"Les gens ne boivent pas pendant les quarante jours qui précèdent le ramadan. C’est comme ça chaque année. Je fermerai le bar samedi, lorsque j’aurai écoulé le stock", confie à TelQuel El Haj, comme l’appellent ses clients. Son bar, la Cigale, ne grouille pas de monde en raison du mois de ramadan qui s’annonce. Ce n’est pas le seul commerce touché par la crise de la "quarantaine". Restaurants, hôtels, brasseurs ou simples guerraba rencontrent les mêmes difficultés. “Le chiffre d’affaires chute de 35 %, voire 40 %, dès le début de la quarantaine”, affirme un manager de Brasseries du Maroc.

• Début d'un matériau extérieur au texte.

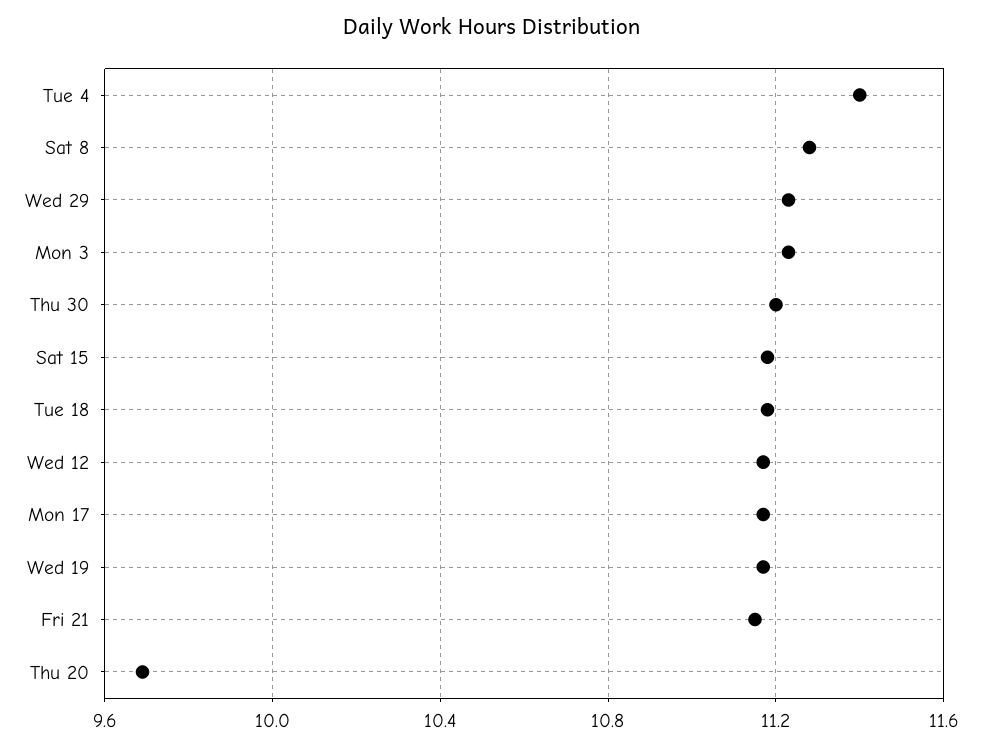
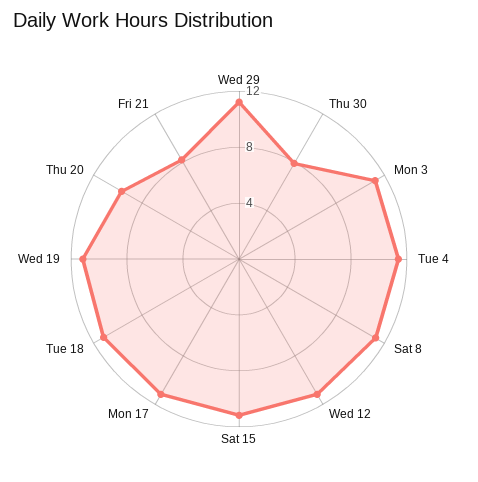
Thu 30: 11.2 -> 8
Fri 21: 11.15 -> 8

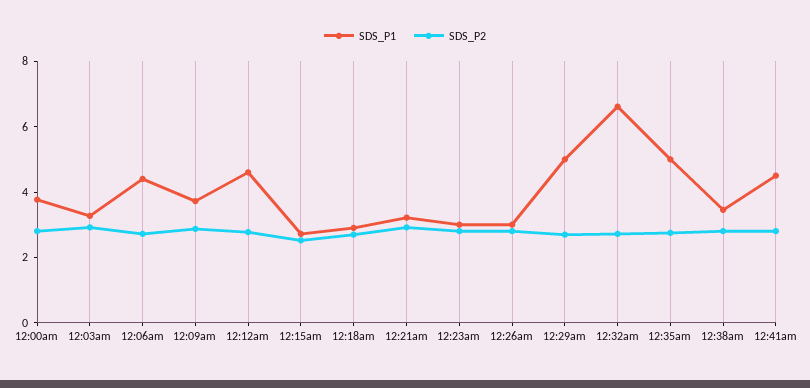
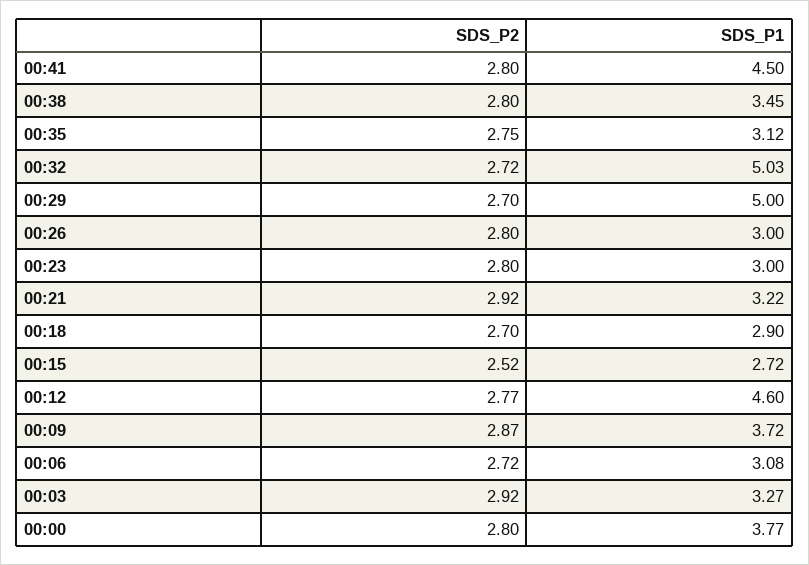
SDS_P1, 12:06am: 4.5 -> 3.08
SDS_P1, 12:32am: 6.5 -> 5.03
SDS_P1, 12:35am: 5 -> 3.12

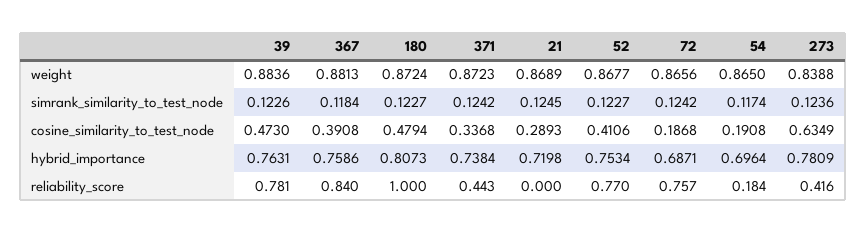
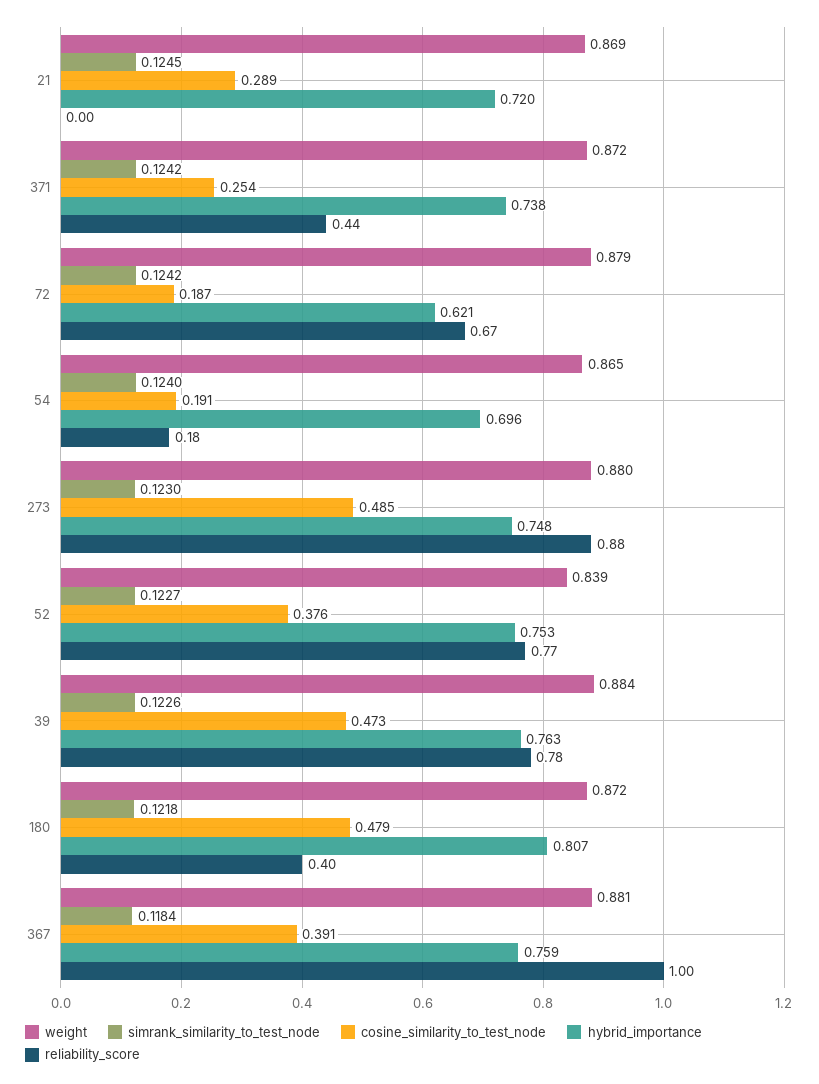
weight, 52: 0.8677 -> 0.839
weight, 72: 0.8656 -> 0.879
weight, 273: 0.8388 -> 0.88
simrank_similarity_to_test_node, 180: 0.1227 -> 0.1218
simrank_similarity_to_test_node, 54: 0.1174 -> 0.124
simrank_similarity_to_test_node, 273: 0.1236 -> 0.123
cosine_similarity_to_test_node, 371: 0.3368 -> 0.254
cosine_similarity_to_test_node, 52: 0.4106 -> 0.376
cosine_similarity_to_test_node, 273: 0.6349 -> 0.485
hybrid_importance, 72: 0.6871 -> 0.621
hybrid_importance, 273: 0.7809 -> 0.748
reliability_score, 367: 0.84 -> 1
reliability_score, 180: 1 -> 0.4
reliability_score, 72: 0.757 -> 0.67
reliability_score, 273: 0.416 -> 0.88

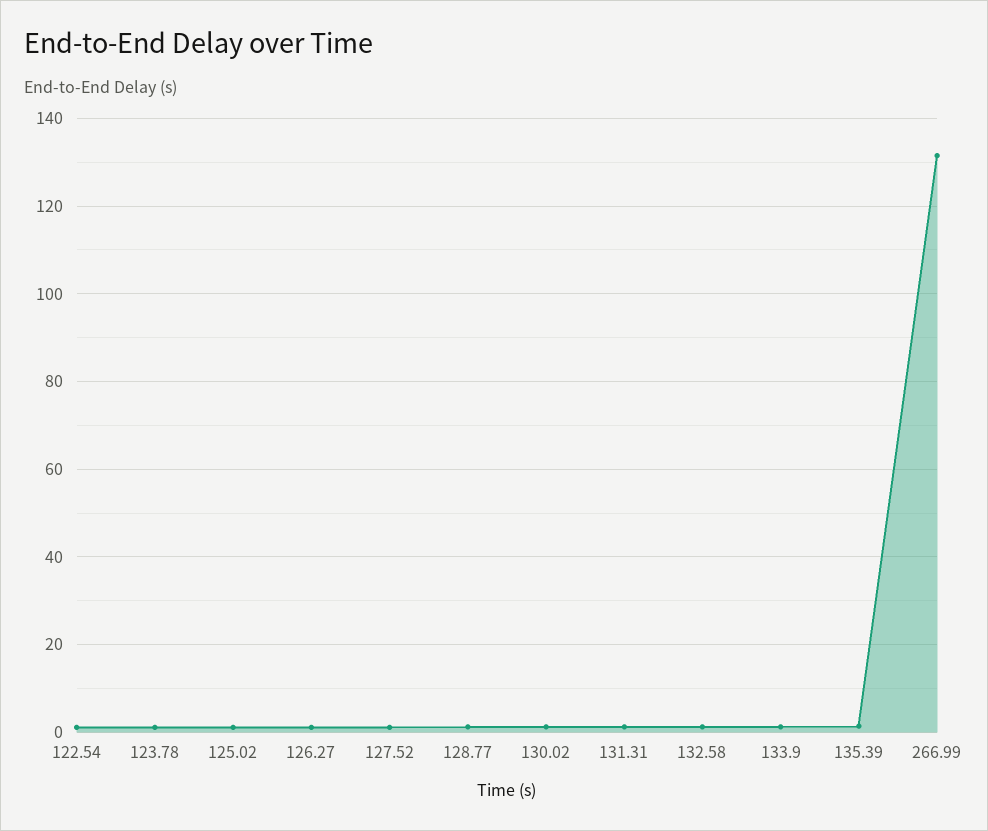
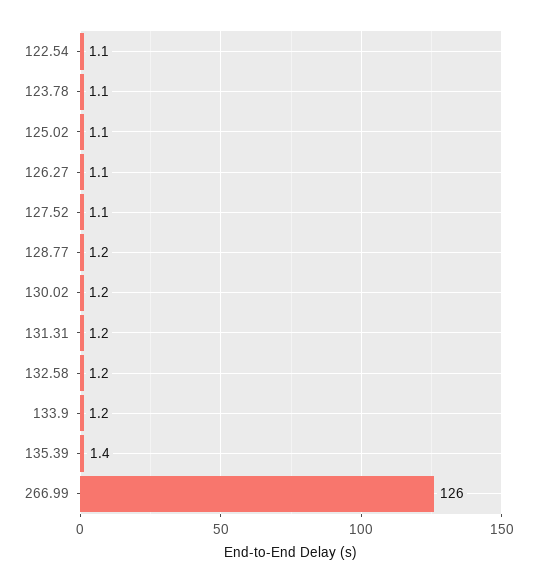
266.99: 132 -> 126

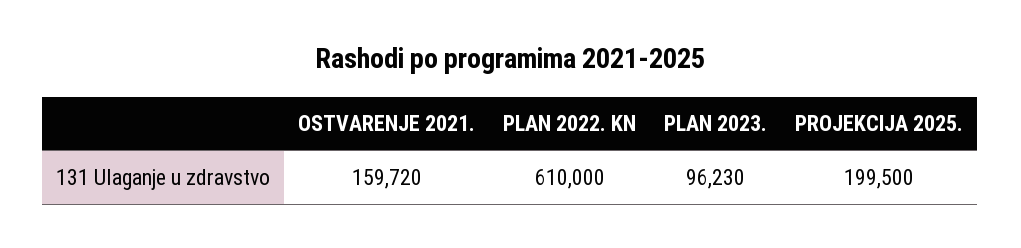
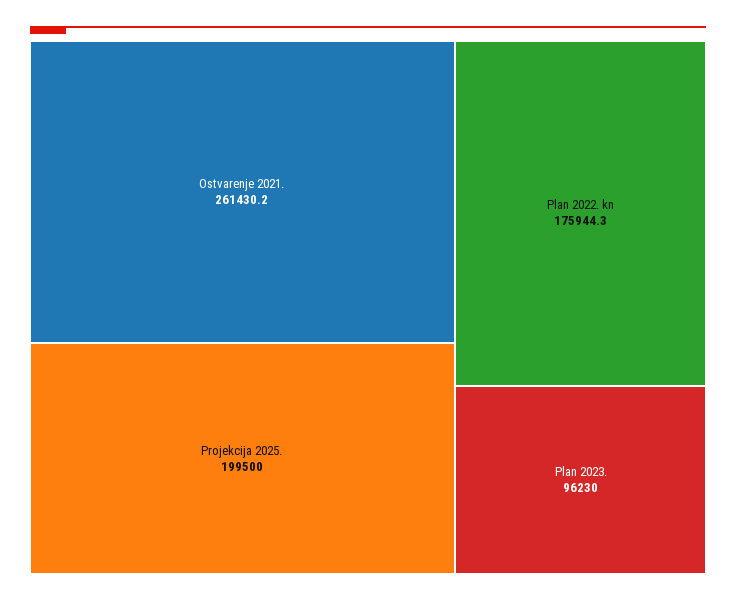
OSTVARENJE 2021.: 159720 -> 261430.2
PLAN 2022. KN: 610000 -> 175944.3

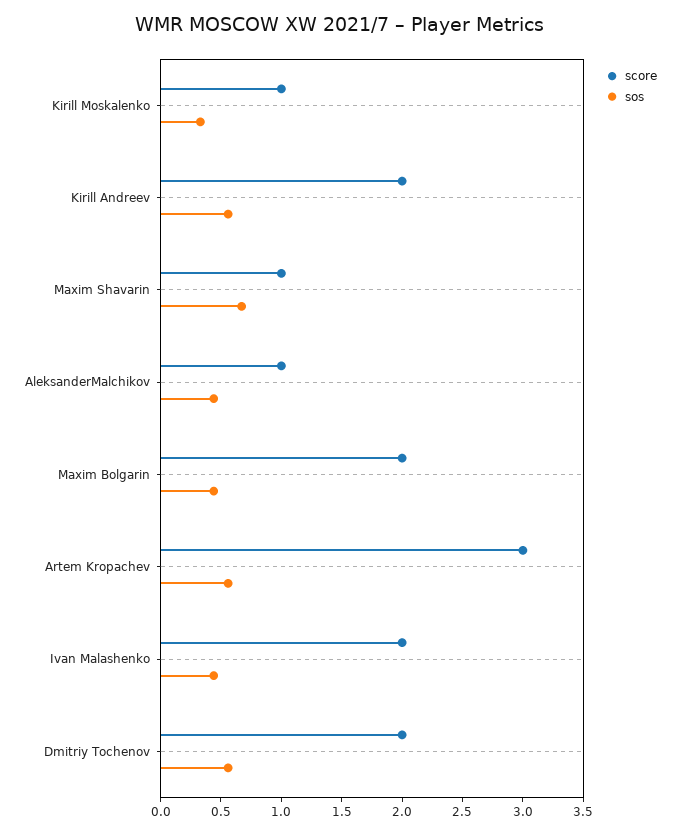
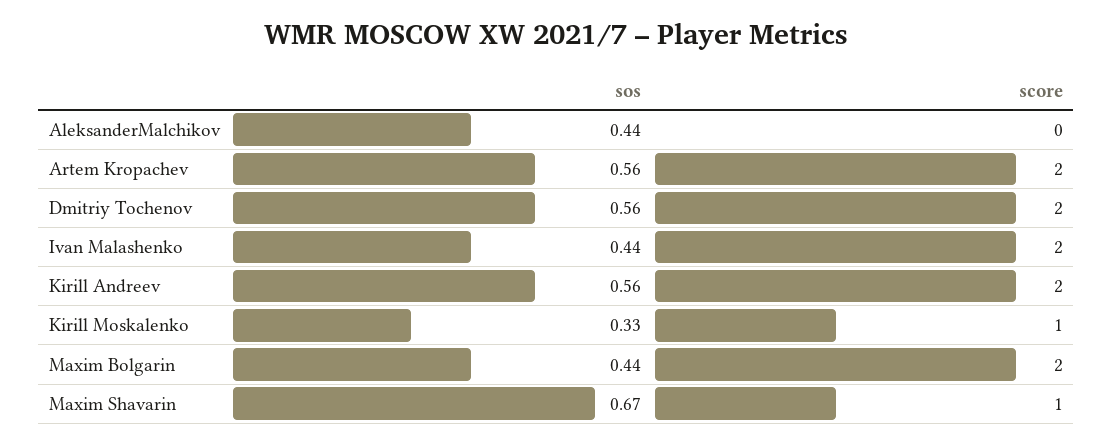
score, AleksanderMalchikov: 1 -> 0
score, Artem Kropachev: 3 -> 2

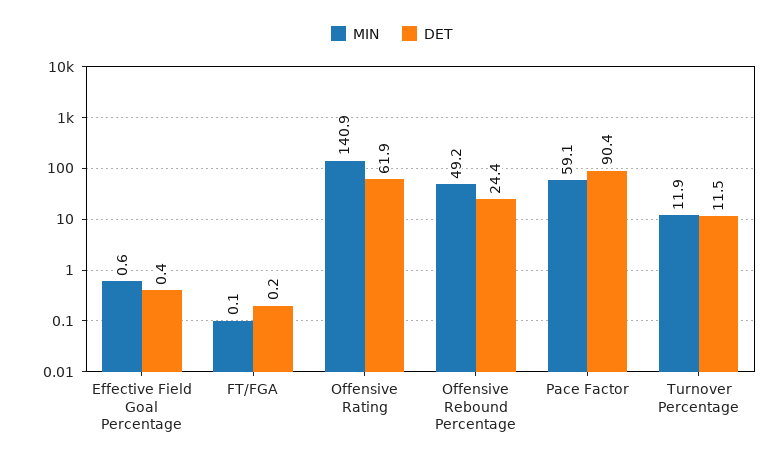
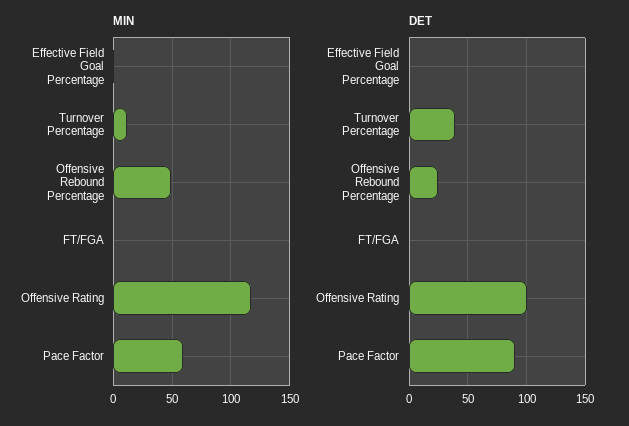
MIN, Offensive Rating: 140.9 -> 120
DET, Offensive Rating: 61.9 -> 100
DET, Turnover Percentage: 11.5 -> 40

Qu’est-ce qui pourrait justifier cette habitude des Marocains à cesser de consommer de l’alcool quarante jours avant le ramadan ? "C’est dans la religion. Accueillir le mois de ramadan en buvant, c’est haram”, explique Yassine, la trentaine, cadre dans une société de télécommunications. “Il n’y a ni 40 ni 15 jours. Le haram ou le halal ne se définissent pas en nombre de jours. C’est culturel, comme beaucoup de choses. On essaie de coller des croyances culturelles à la religion", déclare Ahmed El Khamlichi, directeur de Dar Al Hadith Al Hassaniya.
"Cela n’a aucun rapport avec l’islam, pour la simple raison qu’il n’existe aucun texte dans le Coran ou les hadiths authentifiés", renchérit Mohamed Rafiki, plus connu sous le nom d’Abou Hafs. Selon l’ancien cheikh salafiste, "cette invention culturelle" s’expliquerait par un texte religieux où il n’est nulle part question du jeûne. "Dans les années 1960 et 1970, les gens pouvaient arrêter de boire à l’approche du ramadan en se consacrant à la prière. Mais la notion des quarante jours n’existait pas", affirme El Khamlichi.